*Selected text*
⁂

Using Read-Through Persistence

If an entry does not exist in memory when an application asks for it, Hazelcast asks the loader implementation to load that entry from the data store. If the entry exists there, the loader implementation gets it, hands it to Hazelcast, and Hazelcast puts it into memory. This is read-through persistence mode.

As you can remember from the introduction of this section, the IMap.get() method triggers the load() method in your MapLoader implementation if an entry does not exist in the memory. In this case, note that the IMap.get() method does not create backup copies for such entries, when the mode is read-through persistence: there is no need for backups for these entries since if the primary entry is lost, then a read for the key triggers the load() method and loads the entry from the persistence layer.

Setting Write-Through Persistence

The MapStore interface can be configured to be write-through by setting the write-delay-seconds property to 0. This means the entries are sent to the data store synchronously.

In this mode, when the map.put(key,value) call returns:

  • The MapStore.store(key,value) method is successfully called so the entry is persisted.

  • The in-memory entry is updated.

  • Any in-memory backup copies are successfully created on other cluster members (if the backup-count property is greater than 0).

If the MapStore.store(key,value) method throws an exception, it is propagated to the original IMap.put() or IMap.remove() call in the form of RuntimeException.

There is a key difference in the behaviors of map.remove(key) and map.delete(key), i.e., the latter results in MapStore.delete(key) to be invoked whereas the former only removes the entry from IMap.

Setting Write-Behind Persistence

You can configure MapStore as write-behind by setting the write-delay-seconds property to a value bigger than 0. This means the modified entries will be put to the data store asynchronously after a configured delay.

In write-behind mode, Hazelcast coalesces updates on a specific key by default, which means it applies only the last update on that key. However, you can set MapStoreConfig.setWriteCoalescing() to FALSE and you can store all updates performed on a key to the data store.
When you set MapStoreConfig.setWriteCoalescing() to FALSE, after you reached per-node maximum write-behind-queue capacity, subsequent put operations will fail with ReachedMaxSizeException. This exception is thrown to prevent uncontrolled grow of write-behind queues. You can set per-node maximum capacity using the system property hazelcast.map.write.behind.queue.capacity. See the System Properties appendix for information on this property and how to set the system properties.

In write-behind mode, when the map.put(key,value) call returns:

  • in-memory entry is updated

  • in-memory backup copies are successfully created on the other cluster members (if backup-count is greater than 0)

  • the entry is marked as dirty so that after write-delay-seconds, it can be persisted with MapStore.store(key,value) call

  • and for fault tolerance, dirty entries are stored in a queue on the primary member and also on a back-up member.

The same behavior goes for the map.remove(key), the only difference is that MapStore.delete(key) is called when the entry will be deleted.

If MapStore throws an exception, then Hazelcast tries to store the entry again. If the entry still cannot be stored, a log message is printed and the entry is re-queued.

For batch write operations, which are only allowed in write-behind mode, Hazelcast calls the MapStore.storeAll(map) and MapStore.deleteAll(collection) methods to do all writes in a single call.

⁂

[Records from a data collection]
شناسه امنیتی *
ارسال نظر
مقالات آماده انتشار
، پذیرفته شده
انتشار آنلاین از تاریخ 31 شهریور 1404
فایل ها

⁂

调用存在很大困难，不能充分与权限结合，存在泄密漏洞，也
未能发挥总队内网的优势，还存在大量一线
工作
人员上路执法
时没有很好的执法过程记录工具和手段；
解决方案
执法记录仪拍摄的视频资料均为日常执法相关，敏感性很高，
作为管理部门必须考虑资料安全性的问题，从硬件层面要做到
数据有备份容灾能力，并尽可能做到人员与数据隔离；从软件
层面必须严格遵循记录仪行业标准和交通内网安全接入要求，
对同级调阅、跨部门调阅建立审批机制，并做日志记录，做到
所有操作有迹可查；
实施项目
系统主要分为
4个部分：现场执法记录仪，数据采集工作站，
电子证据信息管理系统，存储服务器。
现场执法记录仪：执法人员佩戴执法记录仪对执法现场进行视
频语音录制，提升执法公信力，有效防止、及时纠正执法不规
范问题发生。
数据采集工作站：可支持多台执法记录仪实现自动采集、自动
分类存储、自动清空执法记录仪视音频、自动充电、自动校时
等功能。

⁂

*Activity list*
A: In the Hazelcast persistence text, translate this sentence into Spanish: "This means the entries are sent to the data store synchronously."
B: Select each line of the records that contains the string "انتشار", and copy those lines.
The text and the records are unrelated material.

*Solved tasks*
A: Esto significa que las entradas se envían al almacén de datos de forma síncrona.

B:
مقالات آماده انتشار
انتشار آنلاین از تاریخ 31 شهریور 1404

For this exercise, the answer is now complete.